Exploring SQLite Codebase: Improve C++ Skills

16 years after its first checkin, SQLite is the most widely deployed database engine in the world. An open source project such as this is a good candidate for learning how to make your code easy to understand and to maintain.

Let’s discover some facts about the SQLite code base, beginning with the following code snippet:

sqlite

Here are some remarks concerning this function:

  • The function is declared as static.
  • The function return an error code.
  • The function has few parameters.
  • The function exit as early as possible.
  • Assert technique is used to check some conditions.
  • No global variable used.
  • The  variable naming is easy to understand.
  • The method is short.
  •  No extra comments in the body.
  • The function body is well indented.

If we navigate across the SQLite source code we can remark the coherence of the implementation. The same best practice rules are applied to each function.

Here are some best practices to learn from the SQLite codebase:

Use structs to store your data model

In C programming the functions use variables to achieve their treatments. Theses variables could be:

  • Static variables.
  • Global variables.
  • Local variables
  • Variables from structs.

Each project has its data model which can be used by many source files. Using global variables is a solution but not the good one; instead, using structs to group data is more recommended.

Let’s search using CQlinq and CppDepend for defined structs:

sqlite22

Many structs are used to specify the data model.

Let function be short and sweet

Here’s some advice about the length of functions from the linux coding style web page:

Functions should be short and sweet, and do just one thing.  They should
fit on one or two screenfuls of text (the ISO/ANSI screen size is 80x24,
as we all know), and do one thing and do that well.

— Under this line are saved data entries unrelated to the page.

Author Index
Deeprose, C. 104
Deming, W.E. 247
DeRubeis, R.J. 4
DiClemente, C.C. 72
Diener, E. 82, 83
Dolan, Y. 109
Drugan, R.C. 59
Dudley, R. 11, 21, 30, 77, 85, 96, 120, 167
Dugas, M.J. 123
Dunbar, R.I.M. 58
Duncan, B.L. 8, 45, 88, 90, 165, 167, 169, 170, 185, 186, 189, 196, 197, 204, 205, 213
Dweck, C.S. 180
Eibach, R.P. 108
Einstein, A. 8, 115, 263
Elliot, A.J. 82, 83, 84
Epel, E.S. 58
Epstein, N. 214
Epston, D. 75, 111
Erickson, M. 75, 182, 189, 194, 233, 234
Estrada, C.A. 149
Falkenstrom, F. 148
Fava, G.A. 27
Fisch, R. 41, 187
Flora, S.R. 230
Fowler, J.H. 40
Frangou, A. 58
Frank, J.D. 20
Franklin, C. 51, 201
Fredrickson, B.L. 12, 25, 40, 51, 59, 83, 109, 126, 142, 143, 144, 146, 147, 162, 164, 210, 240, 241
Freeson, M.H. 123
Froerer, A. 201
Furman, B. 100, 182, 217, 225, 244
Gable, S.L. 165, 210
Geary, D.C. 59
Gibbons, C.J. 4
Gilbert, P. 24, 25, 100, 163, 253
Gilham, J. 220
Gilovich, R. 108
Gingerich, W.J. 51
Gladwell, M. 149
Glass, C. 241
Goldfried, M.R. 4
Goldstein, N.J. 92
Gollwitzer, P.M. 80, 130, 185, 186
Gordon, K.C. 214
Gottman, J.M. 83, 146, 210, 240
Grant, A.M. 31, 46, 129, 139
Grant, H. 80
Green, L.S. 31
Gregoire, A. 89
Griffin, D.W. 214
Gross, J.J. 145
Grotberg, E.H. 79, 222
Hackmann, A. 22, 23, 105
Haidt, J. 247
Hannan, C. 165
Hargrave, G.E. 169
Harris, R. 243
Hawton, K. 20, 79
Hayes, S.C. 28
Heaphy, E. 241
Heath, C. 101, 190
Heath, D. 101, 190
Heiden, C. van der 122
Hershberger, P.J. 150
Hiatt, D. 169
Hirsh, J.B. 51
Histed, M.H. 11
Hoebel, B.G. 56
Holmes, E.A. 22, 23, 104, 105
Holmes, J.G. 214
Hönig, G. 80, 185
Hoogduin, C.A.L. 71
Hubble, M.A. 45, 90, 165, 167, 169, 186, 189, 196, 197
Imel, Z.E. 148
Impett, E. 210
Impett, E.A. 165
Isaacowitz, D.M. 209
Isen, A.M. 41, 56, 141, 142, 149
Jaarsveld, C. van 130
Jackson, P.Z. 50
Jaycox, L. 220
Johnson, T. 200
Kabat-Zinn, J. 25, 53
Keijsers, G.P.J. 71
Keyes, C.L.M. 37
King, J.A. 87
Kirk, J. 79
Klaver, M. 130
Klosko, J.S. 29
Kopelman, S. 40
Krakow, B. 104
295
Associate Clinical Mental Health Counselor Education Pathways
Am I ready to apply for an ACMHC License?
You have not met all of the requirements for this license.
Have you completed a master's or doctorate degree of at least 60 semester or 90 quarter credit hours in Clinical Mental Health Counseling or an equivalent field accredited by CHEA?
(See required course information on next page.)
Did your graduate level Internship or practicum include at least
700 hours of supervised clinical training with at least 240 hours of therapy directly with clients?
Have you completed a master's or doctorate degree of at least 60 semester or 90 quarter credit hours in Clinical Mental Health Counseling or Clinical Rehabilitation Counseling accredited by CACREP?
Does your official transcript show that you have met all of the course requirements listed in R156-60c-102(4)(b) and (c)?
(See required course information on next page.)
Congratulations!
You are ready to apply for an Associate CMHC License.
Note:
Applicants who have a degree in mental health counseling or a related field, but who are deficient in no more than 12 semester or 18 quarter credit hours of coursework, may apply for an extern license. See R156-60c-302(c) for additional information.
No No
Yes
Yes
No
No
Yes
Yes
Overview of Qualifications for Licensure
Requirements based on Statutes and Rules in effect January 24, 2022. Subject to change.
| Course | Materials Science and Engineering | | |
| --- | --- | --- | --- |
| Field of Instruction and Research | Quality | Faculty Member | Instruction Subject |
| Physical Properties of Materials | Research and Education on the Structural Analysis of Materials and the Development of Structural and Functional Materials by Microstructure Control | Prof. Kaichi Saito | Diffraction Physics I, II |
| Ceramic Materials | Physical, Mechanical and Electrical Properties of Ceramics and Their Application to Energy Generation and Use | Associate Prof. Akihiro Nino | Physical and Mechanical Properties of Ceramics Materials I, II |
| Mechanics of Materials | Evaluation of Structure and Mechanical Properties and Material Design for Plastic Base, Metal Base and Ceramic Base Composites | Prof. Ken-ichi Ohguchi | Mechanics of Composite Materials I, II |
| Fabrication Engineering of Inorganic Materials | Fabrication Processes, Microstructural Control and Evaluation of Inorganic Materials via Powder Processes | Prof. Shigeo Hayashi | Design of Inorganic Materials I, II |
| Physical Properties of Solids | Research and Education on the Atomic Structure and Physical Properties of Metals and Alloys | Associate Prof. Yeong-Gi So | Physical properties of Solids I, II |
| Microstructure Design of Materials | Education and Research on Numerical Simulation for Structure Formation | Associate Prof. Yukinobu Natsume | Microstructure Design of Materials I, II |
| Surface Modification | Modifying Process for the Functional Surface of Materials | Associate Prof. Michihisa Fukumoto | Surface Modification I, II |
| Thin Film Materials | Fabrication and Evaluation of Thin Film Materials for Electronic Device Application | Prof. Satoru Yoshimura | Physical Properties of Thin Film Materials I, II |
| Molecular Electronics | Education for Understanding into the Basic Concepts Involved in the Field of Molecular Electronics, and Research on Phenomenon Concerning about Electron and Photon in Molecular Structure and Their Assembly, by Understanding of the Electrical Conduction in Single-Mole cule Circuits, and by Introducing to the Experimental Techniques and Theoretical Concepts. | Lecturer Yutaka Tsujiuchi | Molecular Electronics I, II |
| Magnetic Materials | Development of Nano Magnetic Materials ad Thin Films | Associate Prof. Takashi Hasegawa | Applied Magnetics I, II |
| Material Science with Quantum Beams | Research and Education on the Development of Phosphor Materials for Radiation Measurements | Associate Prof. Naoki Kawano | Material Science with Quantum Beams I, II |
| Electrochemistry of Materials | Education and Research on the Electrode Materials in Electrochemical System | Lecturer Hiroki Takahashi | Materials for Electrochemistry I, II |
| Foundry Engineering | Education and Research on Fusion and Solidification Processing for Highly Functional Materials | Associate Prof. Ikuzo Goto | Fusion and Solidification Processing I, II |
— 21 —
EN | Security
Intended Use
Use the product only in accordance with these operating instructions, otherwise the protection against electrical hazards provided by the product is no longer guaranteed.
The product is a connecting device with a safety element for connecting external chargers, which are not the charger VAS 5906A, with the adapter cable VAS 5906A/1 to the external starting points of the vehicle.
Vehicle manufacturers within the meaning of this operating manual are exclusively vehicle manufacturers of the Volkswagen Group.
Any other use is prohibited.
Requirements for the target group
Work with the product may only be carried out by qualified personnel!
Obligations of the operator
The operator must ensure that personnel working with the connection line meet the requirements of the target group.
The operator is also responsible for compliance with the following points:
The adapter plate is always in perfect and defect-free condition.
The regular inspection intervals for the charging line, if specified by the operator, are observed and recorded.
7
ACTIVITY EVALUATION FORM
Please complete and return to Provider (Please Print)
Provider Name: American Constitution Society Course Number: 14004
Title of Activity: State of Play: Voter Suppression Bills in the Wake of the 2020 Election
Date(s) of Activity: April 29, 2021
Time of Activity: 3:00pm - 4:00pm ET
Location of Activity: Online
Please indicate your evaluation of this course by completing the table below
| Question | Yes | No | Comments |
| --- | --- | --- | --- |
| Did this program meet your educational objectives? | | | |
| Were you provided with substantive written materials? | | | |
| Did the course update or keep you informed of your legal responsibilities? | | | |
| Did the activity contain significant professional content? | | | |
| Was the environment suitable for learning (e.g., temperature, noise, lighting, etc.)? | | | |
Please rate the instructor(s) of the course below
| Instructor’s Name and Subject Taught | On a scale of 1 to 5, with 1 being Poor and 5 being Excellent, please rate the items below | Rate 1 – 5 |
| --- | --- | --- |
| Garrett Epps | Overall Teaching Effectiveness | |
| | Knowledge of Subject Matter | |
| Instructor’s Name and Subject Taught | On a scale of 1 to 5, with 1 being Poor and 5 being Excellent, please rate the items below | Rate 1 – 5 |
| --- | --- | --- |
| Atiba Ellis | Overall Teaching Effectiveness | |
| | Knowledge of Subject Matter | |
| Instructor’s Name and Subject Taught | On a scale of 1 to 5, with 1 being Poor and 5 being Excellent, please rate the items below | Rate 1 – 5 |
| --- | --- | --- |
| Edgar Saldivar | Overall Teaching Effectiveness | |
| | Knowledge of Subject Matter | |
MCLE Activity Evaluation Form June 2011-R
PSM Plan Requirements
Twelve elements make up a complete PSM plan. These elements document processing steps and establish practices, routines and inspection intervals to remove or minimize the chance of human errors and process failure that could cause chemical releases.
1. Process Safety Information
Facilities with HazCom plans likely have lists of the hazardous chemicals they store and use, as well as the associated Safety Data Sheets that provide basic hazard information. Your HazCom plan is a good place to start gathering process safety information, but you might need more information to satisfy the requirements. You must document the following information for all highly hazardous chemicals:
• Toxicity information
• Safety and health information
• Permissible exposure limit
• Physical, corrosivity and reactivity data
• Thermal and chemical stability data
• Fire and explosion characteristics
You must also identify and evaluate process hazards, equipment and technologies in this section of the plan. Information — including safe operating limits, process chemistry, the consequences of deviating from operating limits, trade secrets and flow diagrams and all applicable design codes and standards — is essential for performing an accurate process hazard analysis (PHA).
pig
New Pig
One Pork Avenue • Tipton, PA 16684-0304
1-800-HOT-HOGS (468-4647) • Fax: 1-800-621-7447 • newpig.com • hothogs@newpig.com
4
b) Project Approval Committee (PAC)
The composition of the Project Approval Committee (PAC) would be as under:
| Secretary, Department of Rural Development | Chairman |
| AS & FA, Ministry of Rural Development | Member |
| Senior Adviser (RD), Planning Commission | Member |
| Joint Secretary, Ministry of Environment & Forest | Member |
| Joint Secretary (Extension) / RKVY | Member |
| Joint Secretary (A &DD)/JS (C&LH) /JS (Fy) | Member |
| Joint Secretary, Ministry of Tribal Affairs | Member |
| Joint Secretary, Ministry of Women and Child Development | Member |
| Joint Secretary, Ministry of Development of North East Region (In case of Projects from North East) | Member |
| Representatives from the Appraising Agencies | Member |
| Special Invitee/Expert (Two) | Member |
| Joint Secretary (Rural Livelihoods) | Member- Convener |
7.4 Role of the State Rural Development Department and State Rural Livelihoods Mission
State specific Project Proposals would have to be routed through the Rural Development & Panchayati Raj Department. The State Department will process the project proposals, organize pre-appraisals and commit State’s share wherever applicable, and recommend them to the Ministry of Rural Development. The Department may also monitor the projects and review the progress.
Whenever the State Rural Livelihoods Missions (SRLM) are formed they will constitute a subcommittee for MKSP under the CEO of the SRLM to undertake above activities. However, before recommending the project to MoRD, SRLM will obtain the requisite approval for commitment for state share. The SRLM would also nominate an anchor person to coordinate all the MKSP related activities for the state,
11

The maximum length of a function is inversely proportional to the
complexity and indentation level of that function.  So, if you have a
conceptually simple function that is just one long (but simple)
case-statement, where you have to do lots of small things for a lot of
different cases, it's OK to have a longer function.

Let’s search for functions where the number of lines of code is less than 30

sqlite5

More than 90% of functions have less than 30 lines of code.

Encapsulation

Encapsulation  is the hiding of functions and data which are internal to an implementation.  In C, encapsulation is performed by using the static keyword . These entities are called file-scope functions and variables.

Let’s search for all static functions by executing the following CQLinq query

sqlite

As we can observe many functions are declared as static.

Function Number of parameters

Functions where NbParameters > 8 might be painful to call  and might degrade performance. Another alternative is to provide  a structure dedicated to handle arguments passing.

sqlite6

Only a few methods have more than 8 parameters.

Number of local variables

Methods where NbVariables is higher than 8 are hard to understand and maintain. Methods where NbVariables is higher than 15 are extremely complex and should be split into smaller methods (unless they are automatically generated by a tool).

sqlite7

Only a few functions have more than 15 local variables.

Avoid defining complex functions

Many metrics exist to detect complex functions, NBLinesOfCode, Number of parameters and number of local variables are the basic ones.

There are other interesting metrics to detect complex functions:

  • Cyclomatic complexity is a popular procedural software metric where the result is equal to the number of decisions that can be taken in a procedure.
  • Nesting Depth is a metric defined on methods that is relative to the maximum depth of the more nested scope in a method body.
  • Max Nested loop is equal to the maximum level of loop nesting in a function.

The max value tolerated for these metrics depends more on the team choices, as there are no standard values.

Let’s search for possible functions to be refactored:

sqlite8

Only very few functions could be considered complex.

Be Const Correct

C provides the const key word to allow objects passing that cannot change to bypass parameters and indicates when a method doesn’t modify its object. Using const in all the right places is called “const correctness.” It’s hard at first, but using const really tightens up your coding style.

Let’s search for functions having at least one const parameter:

sqlite9

Function coupling

Functions using many other functions are very difficult to understand and maintain. It’s recommended  to minimize the efferent coupling of your functions.

For SQLite very few functions have a high efferent coupling:

sqlite10

If you can exit a function early, you should.

Early exits out of a function, specially through guard clauses at the top of a function are preferred since they simplify the logic further down in the function.

In the SQLite source code this best practice rule is applied for almost all the functions.

Conclusion

Exploring some known open source projects is always good to elevate your programming skills, no need to download and build the project, you can just discover the code from GitHub.